Pengelolaan Kelapa Sawit Rawan Korupsi

Sejumlah petani lokal mengangkut hasil panen kelapa sawit kedalam truk untuk dibawa ke pabrik di Kawasan perkebunan Batang Serangan Kabupaten Langkat, Sumatera Utara, Sabtu (5/9). Sejumlah petani mengaku harga tandan buah segar (TBS) kelapa sawit anjlok dari Rp1.500 kg menjadi sekitar Rp600 dan Rp500 kg akibat dampak krisis ekonomi global. ANTARA FOTO/Septianda Perdana/pd/15

Jakarta – Komisi Pemberantasan Korupsi (KPK) menemukan bahwa pengelolaan komoditas kelapa sawit rawan korupsi. Pasalnya, mekanisme perizinan, pengawasan, dan pengendalian yang lemah membuat sektor ini rawan korupsi.

Korupsi dalam proses per­izinan perkebunan sawit sering melibatkan kepala daerah.
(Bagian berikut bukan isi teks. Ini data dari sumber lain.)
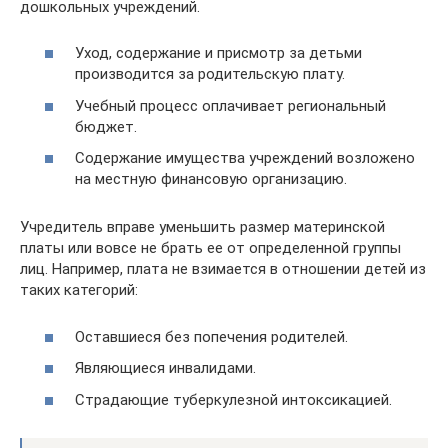
дошкольных учреждений.
Уход, содержание и присмотр за детьми
производится за родительскую плату.
Учебный процесс оплачивает региональный
бюджет.
Содержание имущества учреждений возложено
на местную финансовую организацию.
Учредитель вправе уменьшить размер материнской
платы или вовсе не брать ее от определенной группы
лиц. Например, плата не взимается в отношении детей из
таких категорий:
Оставшиеся без попечения родителей.
Являющиеся инвалидами.
Страдающие туберкулезной интоксикацией.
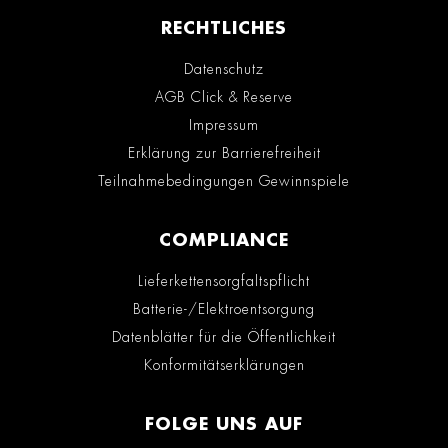
RECHTLICHES
Datenschutz
AGB Click & Reserve
Impressum
Erklärung zur Barrierefreiheit
Teilnahmebedingungen Gewinnspiele
COMPLIANCE
Lieferkettensorgfaltspflicht
Batterie-/Elektroentsorgung
Datenblätter für die Öffentlichkeit
Konformitätserklärungen
FOLGE UNS AUF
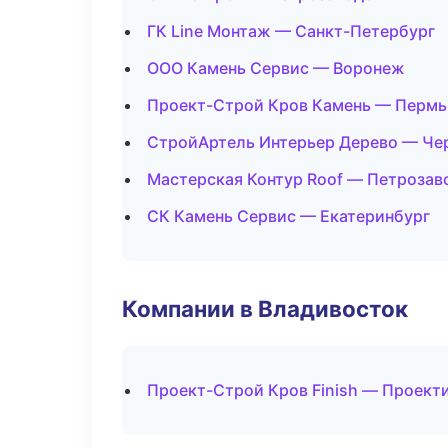
ГК Line Монтаж — Санкт-Петербург
ООО Камень Сервис — Воронеж
Проект-Строй Кров Камень — Пермь
СтройАртель Интерьер Дерево — Че
Мастерская Контур Roof — Петрозав
СК Камень Сервис — Екатеринбург
Компании в Владивосток
Проект-Строй Кров Finish — Проект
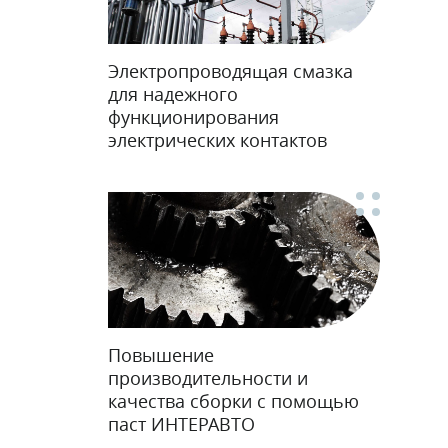
Электропроводящая смазка
для надежного
функционирования
электрических контактов
Повышение
производительности и
качества сборки с помощью
паст ИНТЕРАВТО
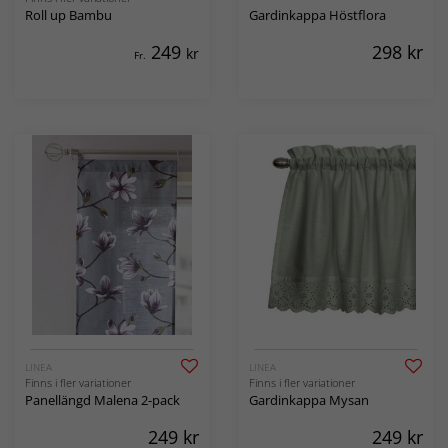
Roll up Bambu
Gardinkappa Höstflora
249
298
kr
kr
Fr.
LINEA
LINEA
Finns i fler variationer
Finns i fler variationer
Panellängd Malena 2-pack
Gardinkappa Mysan
249
kr
249
kr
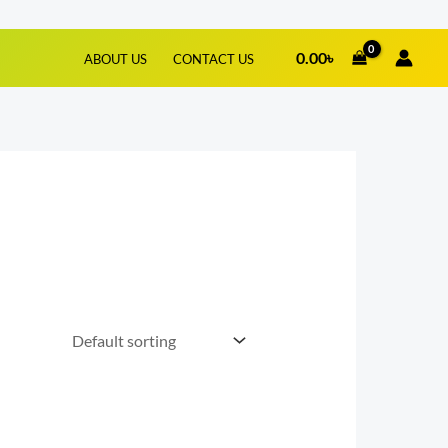
0.00
৳
ABOUT US
CONTACT US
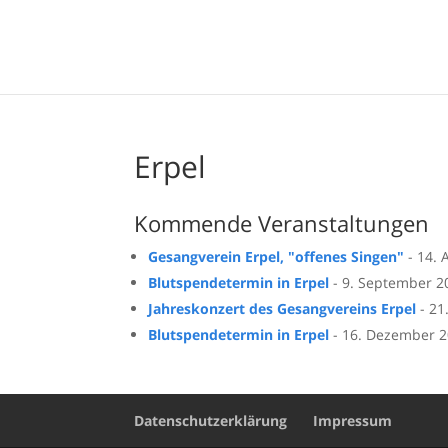
Erpel
Kommende Veranstaltungen
Gesangverein Erpel, "offenes Singen"
- 14. 
Blutspendetermin in Erpel
- 9. September 20
Jahreskonzert des Gesangvereins Erpel
- 21
Blutspendetermin in Erpel
- 16. Dezember 20
Datenschutzerklärung
Impressum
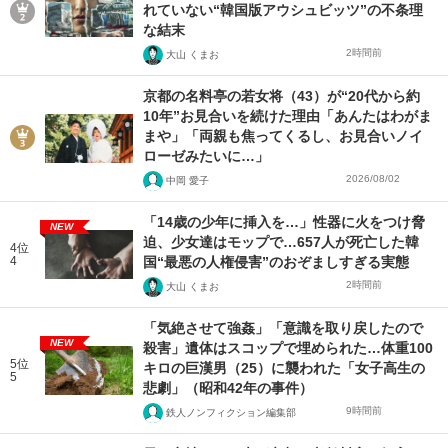
れていない“韓国版アウシュビッツ”の不条理
な結末
2時間前
大山 くまお
京都の名料亭の若女将（43）が“20代から約
10年”お見合いを続けた理由「あんたはわがま
まや」「両親も焦ってくるし、お見合いノイ
ローゼみたいに…」
2026/08/02
中岡 愛子
「14歳の少年に挿入を…」性器に火をつけ脅
NEW
迫、少女達はモップで…657人が死亡した韓
4位
4
国“最悪の人権侵害”のおぞましすぎる実態
2時間前
大山 くまお
「気絶させて強姦」「意識を取り戻したので
NEW
殺害」遺体はスコップで埋められた…体重100
5位
キロの巨漢男（25）に襲われた「女子高生の
5
悲劇」（昭和42年の事件）
9時間前
鉄人ノンフィクション編集部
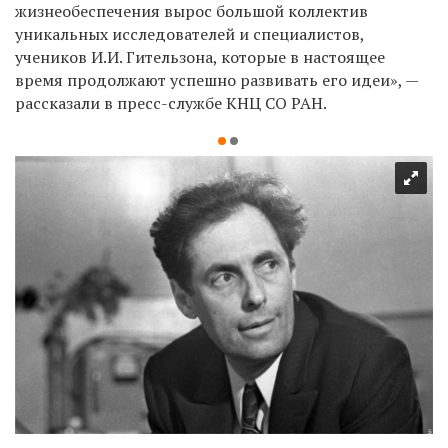
жизнеобеспечения вырос большой коллектив
уникальных исследователей и специалистов,
учеников И.И. Гительзона, которые в настоящее
время продолжают успешно развивать его идеи», —
рассказали в пресс-службе КНЦ СО РАН.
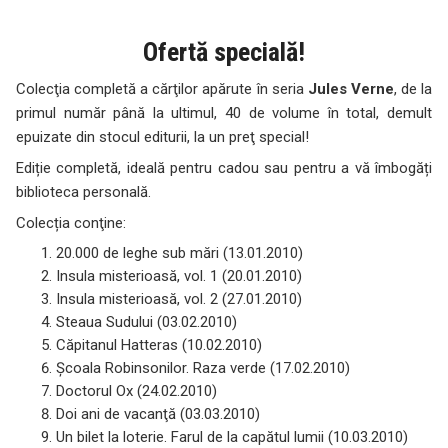
Ofertă specială!
Colecţia completă a cărţilor apărute în seria
Jules Verne
, de la
primul număr până la ultimul, 40 de volume în total, demult
epuizate din stocul editurii, la un preţ special!
Ediție completă, ideală pentru cadou sau pentru a vă îmbogăți
biblioteca personală.
Colecția conţine:
20.000 de leghe sub mări (13.01.2010)
Insula misterioasă, vol. 1 (20.01.2010)
Insula misterioasă, vol. 2 (27.01.2010)
Steaua Sudului (03.02.2010)
Căpitanul Hatteras (10.02.2010)
Şcoala Robinsonilor. Raza verde (17.02.2010)
Doctorul Ox (24.02.2010)
Doi ani de vacanţă (03.03.2010)
Un bilet la loterie. Farul de la capătul lumii (10.03.2010)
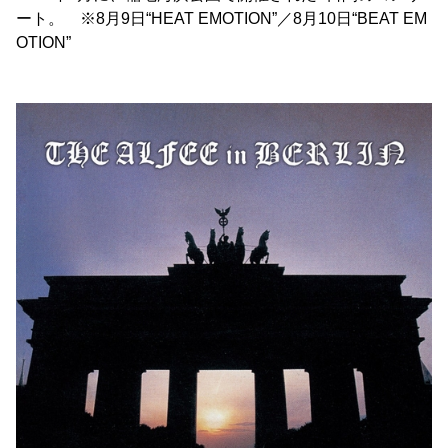
ート。 ※8月9日“HEAT EMOTION”／8月10日“BEAT EM
OTION”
Seperti yang sudah ditangani oleh KPK, yakni Bupati Buol Amran Batalipu dan Gubernur Riau Rusli Zainal.

Juru Bicara KPK Febri Diansyah mengatakan, dalam kajian tahun 2016, KPK menemukan hingga saat ini belum ada desain tata kelo­la usaha perkebunan dan industri kelapa sawit yang terintegrasi dari hulu ke hilir. Kondisi ini tak memenuhi prinsip keberlanjutan pembangunan. “Sehingga, rawan terhadap persoalan tata kelola yang berpotensi adanya praktek tindak pidana korupsi,” ujar Febri, Senin (24/4).

Ia menjelaskan, dari sisi hulu, sistem pengendalian da­lam perizinan perkebunan ke­­la­pa sawit belum akuntabel un­tuk memastikan kepatuhan pelaku usaha. Hal ini ditandai dengan tidak adanya mekanisme perencanaan perizinan berbasis tata ruang. Integrasi perizinan dalam skema satu peta juga belum tersedia.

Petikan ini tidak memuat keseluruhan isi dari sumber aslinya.